In front of me is an expansive view across the fields: i can see three churches and a lighthouse from here, across acres of waving corn. In front of me, just the wide open views, behind me, the sand dunes and the beach, facing onto the often fearsome North Sea. It’s a magical place, a place i grew up in, a place for contemplation and reflection and, this week, a place for creativity.
After the frenetic pace of New York, with it’s skyscrapers, museums, arts and sports scene, followed by a week back at work (what is work anymore?), i’ve dedicated this week to expanding some ideas on creativity, co-creation and agility to make us more effective storytellers. It’s a new strand of work, but sits alongside other core ideas i’ve been writing about recently. Social Learning and Leadership are both premised around co-creation and storytelling.
My original thinking in this area came out of the process of writing the ‘Music and Learning‘ book, and i’m intending to keep the connection with music as i write.
In two weeks time, i’m running a prototype workshop to try out some ideas: so far i’ve developed seven activities around music to illustrate and develop these themes, exploring the creative and co-creative processes, exploring agility, thinking about how we share meaning and how we use stories. I want to make the workshop highly experiential (rather than just me talking about interesting ideas, which is where i usually end up…).
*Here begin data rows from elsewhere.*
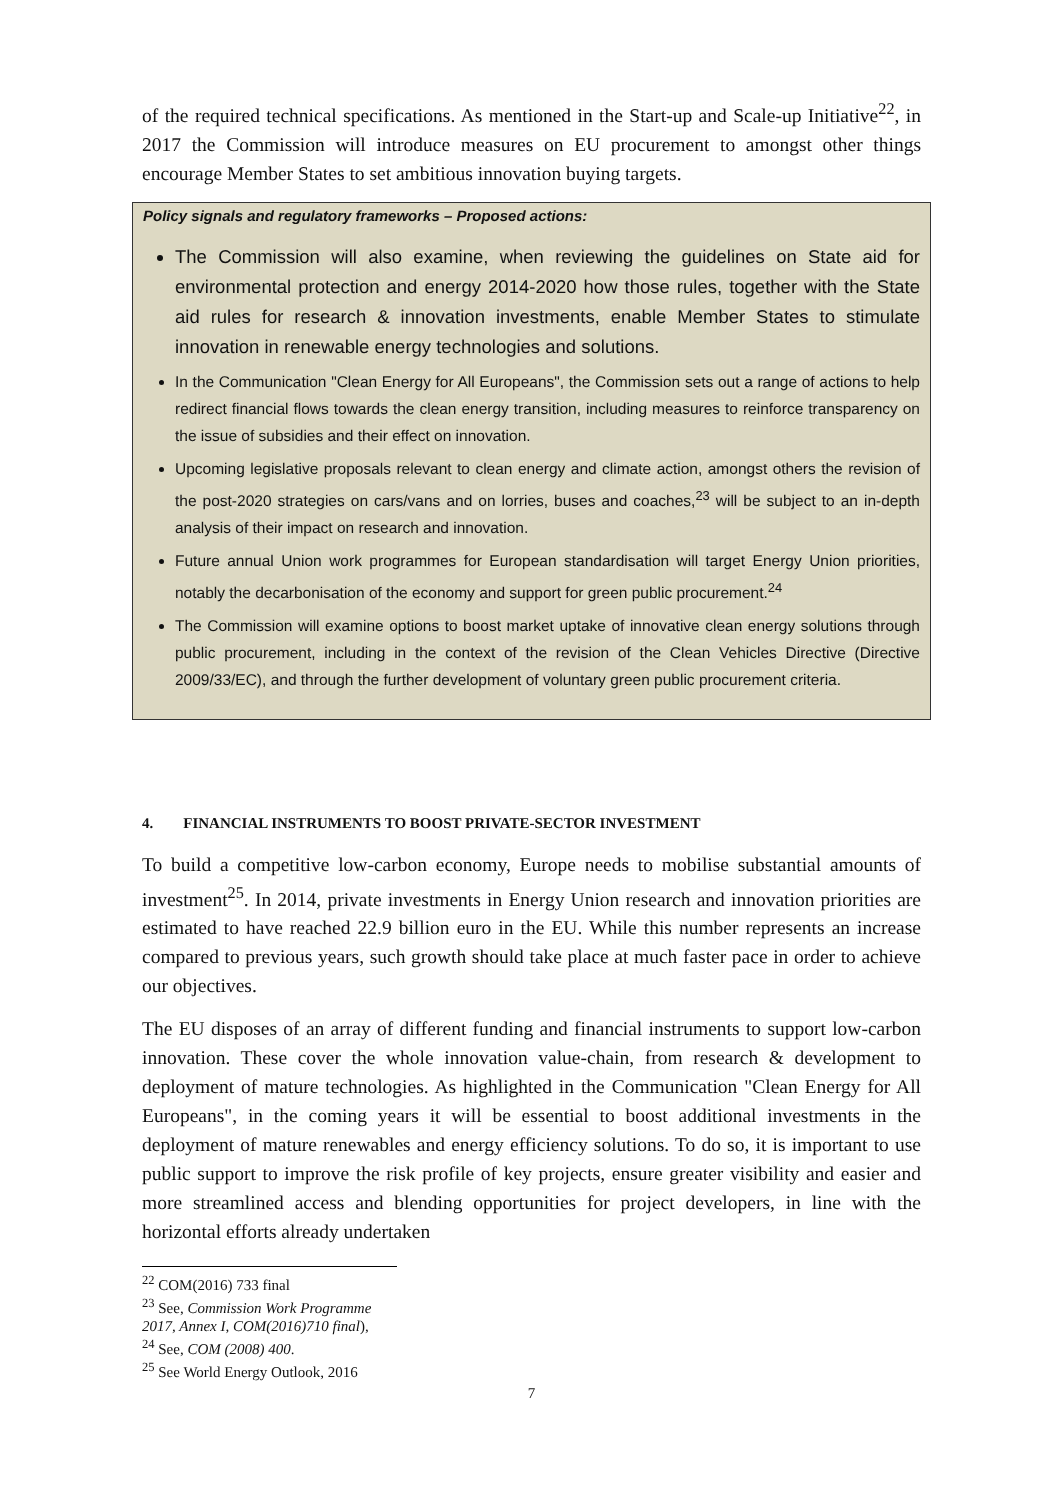of the required technical specifications. As mentioned in the Start-up and Scale-up Initiative<sup>22</sup>, in 2017 the Commission will introduce measures on EU procurement to amongst other things encourage Member States to set ambitious innovation buying targets.
Policy signals and regulatory frameworks – Proposed actions:
The Commission will also examine, when reviewing the guidelines on State aid for environmental protection and energy 2014-2020 how those rules, together with the State aid rules for research & innovation investments, enable Member States to stimulate innovation in renewable energy technologies and solutions.
In the Communication "Clean Energy for All Europeans", the Commission sets out a range of actions to help redirect financial flows towards the clean energy transition, including measures to reinforce transparency on the issue of subsidies and their effect on innovation.
Upcoming legislative proposals relevant to clean energy and climate action, amongst others the revision of the post-2020 strategies on cars/vans and on lorries, buses and coaches,<sup>23</sup> will be subject to an in-depth analysis of their impact on research and innovation.
Future annual Union work programmes for European standardisation will target Energy Union priorities, notably the decarbonisation of the economy and support for green public procurement.<sup>24</sup>
The Commission will examine options to boost market uptake of innovative clean energy solutions through public procurement, including in the context of the revision of the Clean Vehicles Directive (Directive 2009/33/EC), and through the further development of voluntary green public procurement criteria.
4. FINANCIAL INSTRUMENTS TO BOOST PRIVATE-SECTOR INVESTMENT
To build a competitive low-carbon economy, Europe needs to mobilise substantial amounts of investment<sup>25</sup>. In 2014, private investments in Energy Union research and innovation priorities are estimated to have reached 22.9 billion euro in the EU. While this number represents an increase compared to previous years, such growth should take place at much faster pace in order to achieve our objectives.
The EU disposes of an array of different funding and financial instruments to support low-carbon innovation. These cover the whole innovation value-chain, from research & development to deployment of mature technologies. As highlighted in the Communication "Clean Energy for All Europeans", in the coming years it will be essential to boost additional investments in the deployment of mature renewables and energy efficiency solutions. To do so, it is important to use public support to improve the risk profile of key projects, ensure greater visibility and easier and more streamlined access and blending opportunities for project developers, in line with the horizontal efforts already undertaken
<sup>22</sup> COM(2016) 733 final
<sup>23</sup> See, Commission Work Programme 2017, Annex I, COM(2016)710 final),
<sup>24</sup> See, COM (2008) 400.
<sup>25</sup> See World Energy Outlook, 2016
7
In the Social Age, organisation recognise that they need to foster creativity and innovation, but often struggle to give it a home. There’s something about environment, something about permissions, something about communication that gets in the way: and hierarchies of power. Formal hierarchies challenge creativity because they impose formality in a free thinking space.
Tomorrow i’ll start by mapping out the seven core models into the length of the day and then finding my narrative around them.